Dabei hat es bisher nicht geklappt, Brandschutzzentrum und ABC-Abwehrschule tatsächlich zu vereinen. Die Spezialisten für unkonventionelle Kampfmittel werkeln nach wie vor in der Jägerkaserne. Dies liegt an der Endlossanierung der einstigen NS-Ordensburg. Offenbar sind bei den Arbeiten gleich mehrere Probleme zusammengekommen. Einige führen zurück in die Nazi-Zeit. Große Teile der Ordensburg wurden weit hinab in die Tiefe bis zu tragenden Schichten gebaut. Weshalb die Kanalisation extrem weit unten liegt. Für heutige Ansprüche musste sie komplett neu installiert werden. Des Weiteren hat der Denkmalschutz das Militär wohl auf dem linken Fuß erwischt. Bei jedem fühlbaren Eingriff braucht es von dieser Seite ein Okay. So gestaltete sich etwa der Erhalt von Decken aus den 1930erJahren aufwendig.
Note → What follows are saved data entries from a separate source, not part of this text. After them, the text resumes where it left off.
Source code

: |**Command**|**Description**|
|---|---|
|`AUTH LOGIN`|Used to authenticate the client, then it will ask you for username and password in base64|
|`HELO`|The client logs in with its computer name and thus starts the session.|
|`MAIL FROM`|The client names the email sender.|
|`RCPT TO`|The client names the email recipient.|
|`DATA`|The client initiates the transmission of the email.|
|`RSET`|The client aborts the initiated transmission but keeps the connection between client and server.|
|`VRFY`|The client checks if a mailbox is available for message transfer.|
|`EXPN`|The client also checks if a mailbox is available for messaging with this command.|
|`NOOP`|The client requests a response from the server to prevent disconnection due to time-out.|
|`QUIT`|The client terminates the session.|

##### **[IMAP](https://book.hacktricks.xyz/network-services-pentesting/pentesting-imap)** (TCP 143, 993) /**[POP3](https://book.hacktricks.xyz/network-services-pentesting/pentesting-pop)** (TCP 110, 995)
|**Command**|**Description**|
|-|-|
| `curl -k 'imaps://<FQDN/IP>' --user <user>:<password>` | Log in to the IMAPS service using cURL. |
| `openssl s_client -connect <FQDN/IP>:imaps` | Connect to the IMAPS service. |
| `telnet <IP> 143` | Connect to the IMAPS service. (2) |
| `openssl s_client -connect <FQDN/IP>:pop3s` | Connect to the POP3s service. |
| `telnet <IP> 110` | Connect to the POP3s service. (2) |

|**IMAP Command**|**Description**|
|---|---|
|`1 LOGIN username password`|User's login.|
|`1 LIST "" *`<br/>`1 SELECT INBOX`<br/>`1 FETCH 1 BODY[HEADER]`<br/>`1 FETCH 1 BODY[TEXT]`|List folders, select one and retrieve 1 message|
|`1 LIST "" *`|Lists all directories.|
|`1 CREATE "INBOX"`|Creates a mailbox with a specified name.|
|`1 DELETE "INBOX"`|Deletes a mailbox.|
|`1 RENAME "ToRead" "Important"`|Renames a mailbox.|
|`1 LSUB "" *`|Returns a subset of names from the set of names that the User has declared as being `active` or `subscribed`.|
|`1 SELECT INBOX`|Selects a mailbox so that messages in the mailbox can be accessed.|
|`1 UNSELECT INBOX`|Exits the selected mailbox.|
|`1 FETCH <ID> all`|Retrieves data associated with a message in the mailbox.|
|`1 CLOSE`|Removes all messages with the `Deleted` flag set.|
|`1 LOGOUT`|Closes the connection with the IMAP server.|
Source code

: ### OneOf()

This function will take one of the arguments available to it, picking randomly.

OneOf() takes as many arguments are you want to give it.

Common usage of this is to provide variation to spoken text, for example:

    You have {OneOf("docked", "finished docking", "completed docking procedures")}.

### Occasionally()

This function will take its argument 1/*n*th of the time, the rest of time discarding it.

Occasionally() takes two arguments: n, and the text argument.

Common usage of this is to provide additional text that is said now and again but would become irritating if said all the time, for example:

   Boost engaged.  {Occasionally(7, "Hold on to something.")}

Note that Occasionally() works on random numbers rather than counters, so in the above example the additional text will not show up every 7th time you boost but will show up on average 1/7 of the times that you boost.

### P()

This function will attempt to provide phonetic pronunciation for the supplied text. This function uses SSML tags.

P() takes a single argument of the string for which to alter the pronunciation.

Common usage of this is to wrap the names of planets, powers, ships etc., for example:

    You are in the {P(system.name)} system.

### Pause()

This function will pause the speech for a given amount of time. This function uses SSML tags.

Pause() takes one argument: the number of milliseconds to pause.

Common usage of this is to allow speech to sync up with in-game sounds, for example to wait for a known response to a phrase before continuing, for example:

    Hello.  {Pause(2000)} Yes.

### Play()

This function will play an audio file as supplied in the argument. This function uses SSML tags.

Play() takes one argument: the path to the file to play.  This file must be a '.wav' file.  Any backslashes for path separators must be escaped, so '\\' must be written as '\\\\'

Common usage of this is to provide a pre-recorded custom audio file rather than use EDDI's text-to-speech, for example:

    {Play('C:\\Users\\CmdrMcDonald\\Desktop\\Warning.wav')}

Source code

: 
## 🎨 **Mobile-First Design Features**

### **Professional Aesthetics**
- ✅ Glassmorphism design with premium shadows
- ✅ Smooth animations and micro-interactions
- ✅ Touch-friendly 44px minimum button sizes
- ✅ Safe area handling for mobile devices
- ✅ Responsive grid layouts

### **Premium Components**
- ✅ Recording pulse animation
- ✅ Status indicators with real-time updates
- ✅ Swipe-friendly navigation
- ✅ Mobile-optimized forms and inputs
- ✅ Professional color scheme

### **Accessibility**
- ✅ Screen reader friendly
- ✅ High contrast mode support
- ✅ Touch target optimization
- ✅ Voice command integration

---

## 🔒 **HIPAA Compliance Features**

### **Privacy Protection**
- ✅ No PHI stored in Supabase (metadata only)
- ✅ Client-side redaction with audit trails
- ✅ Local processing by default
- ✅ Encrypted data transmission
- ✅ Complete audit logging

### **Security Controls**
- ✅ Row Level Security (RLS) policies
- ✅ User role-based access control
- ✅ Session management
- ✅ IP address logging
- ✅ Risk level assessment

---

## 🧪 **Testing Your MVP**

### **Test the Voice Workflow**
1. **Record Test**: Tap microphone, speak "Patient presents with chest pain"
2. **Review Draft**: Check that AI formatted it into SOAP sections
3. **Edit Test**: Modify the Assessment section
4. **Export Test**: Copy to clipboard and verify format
Zu guter Letzt überlegte sich die Bundeswehr nach Beginn der Bauarbeiten einiges anders. Es blieb nicht nur beim Aufhübschen des Bestehenden. Weiteres kam auf die Wunschliste: ein Hörsaal, Labore, technischen Ausbildungsbereiche. 2014 ließ das damit beauftragte Staatliche Bauamt Kempten süffisant durchblicken, eine Neuplanung sei „dazwischengekommen“. Sie habe erhebliche Verzögerungen mit sich gebracht.
Von örtlichen Spöttern ist überliefert, dass sie der Bundeswehr „eine Goldrand-Lösung“vorhielten. Diese bestritt wiederum, überbordende Vorstellungen gehabt zu haben. Aktuell betont das Militär bei Anfragen zur Kostensteigerung und Bauverzögerungen „konjunkturbedingte Risiken“im Baugewerbe. Gemeint sind damit aktuell steigende Preise, Engpässe beim Material und die Knappheit an Arbeitskräften. Ob vielleicht wegen des Abzugs der Brandschutzleute auf „der Burg“einmal mehr umgeplant werden muss, liegt im Unklaren. Dafür steigert sich die Anspannung in der Stadt. Sie würde gerne die Flächen der Jäger- und Grüntenkaserne verwerten, sei es für Wohnbau oder Gewerbeansiedlung. Schon 2014 hatte die Bundeswehr alles freigeben wollen, weil ja in jenem Jahr mit dem Neubezug der Ordensburg gerechnet worden war. Wie beschrieben, sind die Pläne Makulatur geworden.
Die Freigabe der beiden Kasernen und das Sanieren des NaziErbes sind nach wie vor miteinander verknüpft. Weshalb die Stadt Sonthofen mit ihren Plänen in der Luft hängt. Bürgermeister Wilhelm will jedoch keine weitere Missstimmung aufkommen lassen. Er betont, Sonthofen sei weiterhin „positiv gegenüber der Bundeswehr eingestellt“. Offen bleibt, ob der Kommunalpolitiker damit vielleicht auch nur die örtlichen Soldaten meint.